From 2011 to 2020, he was an adjunct faculty member and a chaplain at Our Lady Seat of Wisdom College in Barry’s Bay, Ont., before returning to Ottawa.

He performed his sacramental ministry “with great zeal,” said the college in announcing his death. “He had a great gift for spiritual direction, and students flocked to him for advice on both daily struggles and larger questions like vocation discernment.”

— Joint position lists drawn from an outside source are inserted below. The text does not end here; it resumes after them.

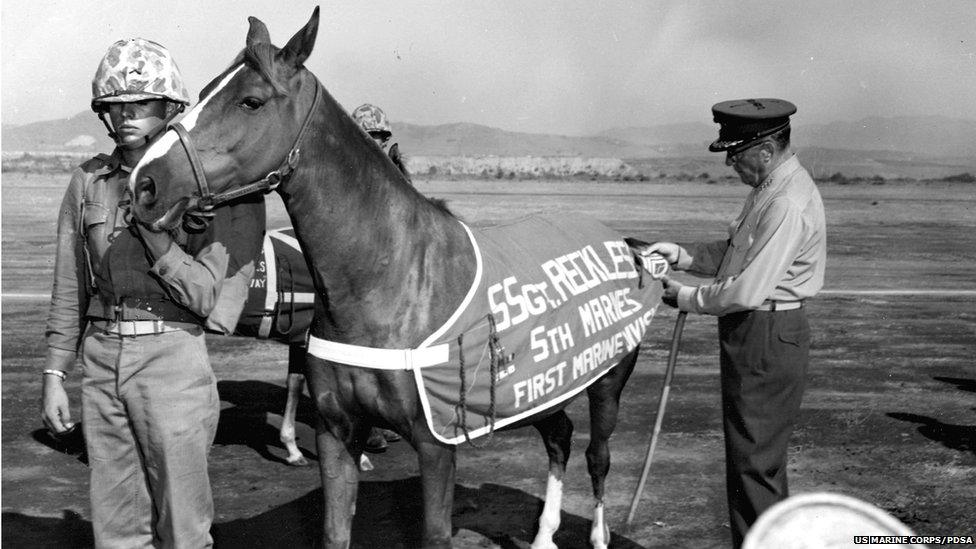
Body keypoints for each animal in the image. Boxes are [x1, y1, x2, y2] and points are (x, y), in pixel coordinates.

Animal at [128, 8, 659, 548]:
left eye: (250, 101)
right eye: (203, 91)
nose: (143, 183)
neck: (390, 284)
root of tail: (625, 245)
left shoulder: (436, 443)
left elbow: (435, 532)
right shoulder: (337, 431)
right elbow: (335, 529)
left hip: (608, 383)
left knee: (597, 455)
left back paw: (597, 534)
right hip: (546, 388)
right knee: (559, 436)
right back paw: (544, 534)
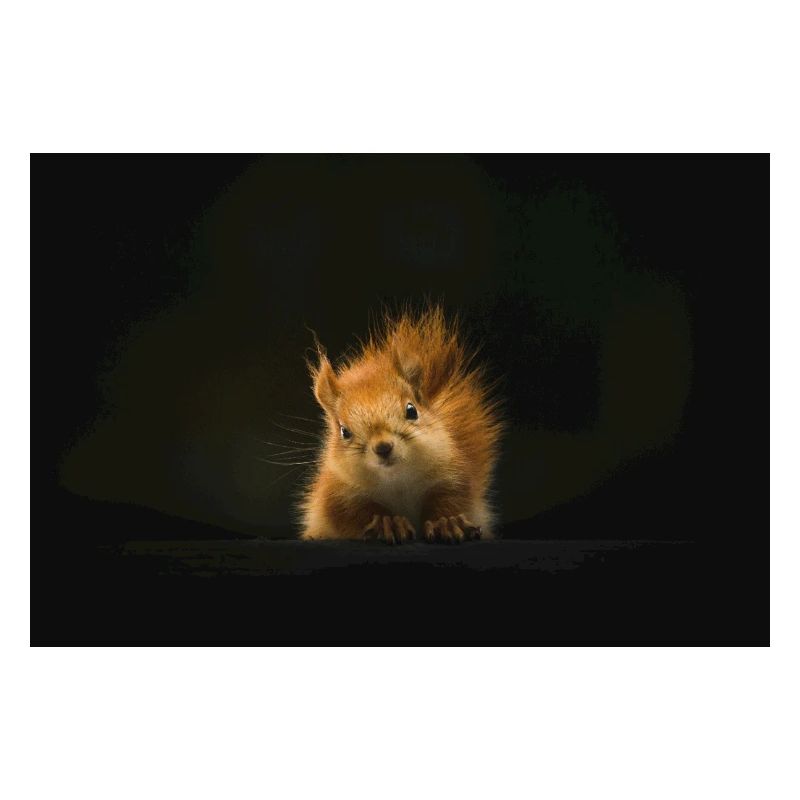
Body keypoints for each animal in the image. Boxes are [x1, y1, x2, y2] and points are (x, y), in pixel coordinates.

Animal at [299, 306, 503, 544]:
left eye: (412, 410)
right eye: (344, 431)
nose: (383, 447)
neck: (397, 480)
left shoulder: (452, 475)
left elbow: (451, 499)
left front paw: (446, 522)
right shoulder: (337, 494)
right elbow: (353, 513)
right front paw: (387, 523)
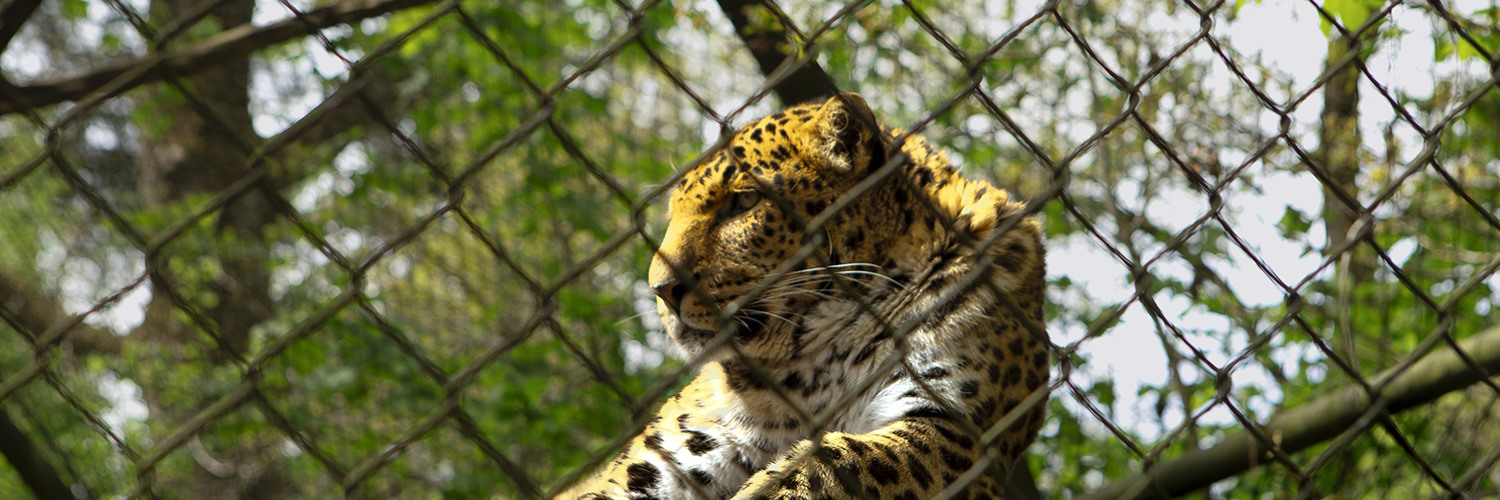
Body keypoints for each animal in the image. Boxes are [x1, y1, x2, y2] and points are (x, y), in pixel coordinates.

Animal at [560, 93, 1049, 499]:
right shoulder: (682, 452)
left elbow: (841, 459)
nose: (661, 289)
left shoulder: (956, 428)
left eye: (744, 202)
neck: (812, 360)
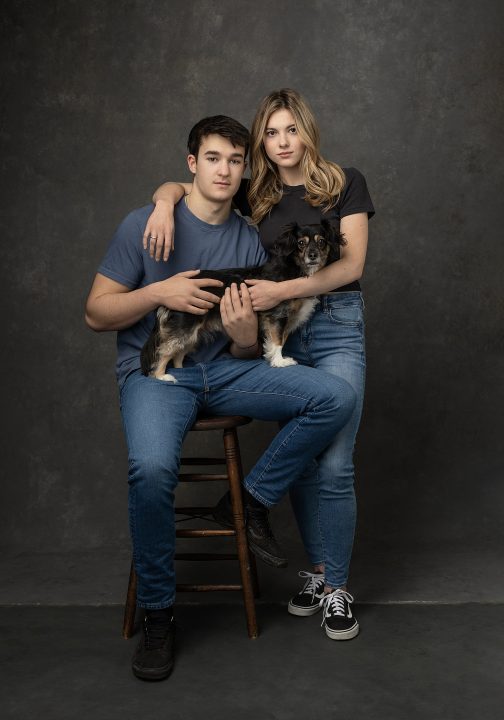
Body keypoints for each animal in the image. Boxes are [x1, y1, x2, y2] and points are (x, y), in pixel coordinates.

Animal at [140, 221, 344, 382]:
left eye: (322, 242)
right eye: (301, 243)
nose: (313, 255)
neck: (296, 270)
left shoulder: (288, 320)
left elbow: (279, 340)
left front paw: (274, 358)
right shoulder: (277, 316)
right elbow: (278, 341)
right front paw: (279, 362)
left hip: (192, 334)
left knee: (178, 354)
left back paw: (182, 372)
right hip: (184, 329)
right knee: (163, 352)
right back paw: (161, 376)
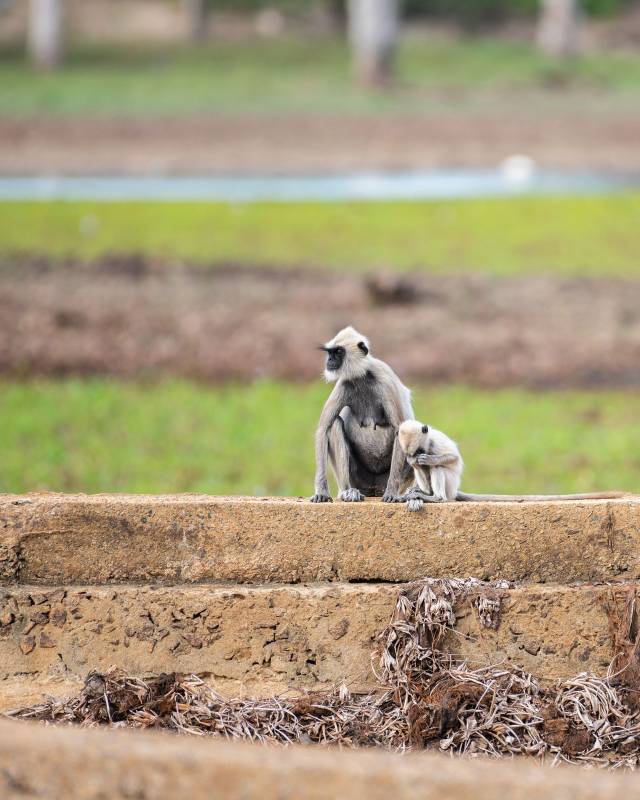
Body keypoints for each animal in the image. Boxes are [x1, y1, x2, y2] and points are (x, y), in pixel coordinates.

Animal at [310, 326, 415, 503]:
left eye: (338, 352)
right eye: (330, 352)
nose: (329, 360)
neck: (362, 376)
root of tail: (373, 488)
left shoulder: (384, 383)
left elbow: (399, 431)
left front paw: (392, 492)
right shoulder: (344, 383)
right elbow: (324, 429)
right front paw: (322, 491)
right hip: (358, 479)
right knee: (335, 423)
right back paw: (348, 492)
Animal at [398, 419, 625, 511]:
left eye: (419, 450)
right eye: (410, 453)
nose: (414, 457)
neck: (426, 443)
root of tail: (453, 492)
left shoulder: (433, 443)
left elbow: (453, 458)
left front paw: (427, 460)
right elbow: (417, 465)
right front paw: (413, 471)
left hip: (450, 486)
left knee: (438, 470)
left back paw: (436, 497)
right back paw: (421, 493)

He always addressed his “fellow workers in the Lord’s vineyard” with cheerfulness and optimism, inspiring in members of the college community trust in providence and confidence in God’s loving-kindness. As an Oblate of Mary Immaculate, he had, and encouraged in others, a great devotion to Our Lady, whom he considered his “Boss.”

He retired in 2020, but the college continued to have a close connection with him, and many alumni, staff, and faculty kept in touch with him and sought his advice. In 2022, the college awarded Father Hattie the Catholic Culture Award for his lifelong commitment to life, marriage, and family, and for his exemplary service to the college.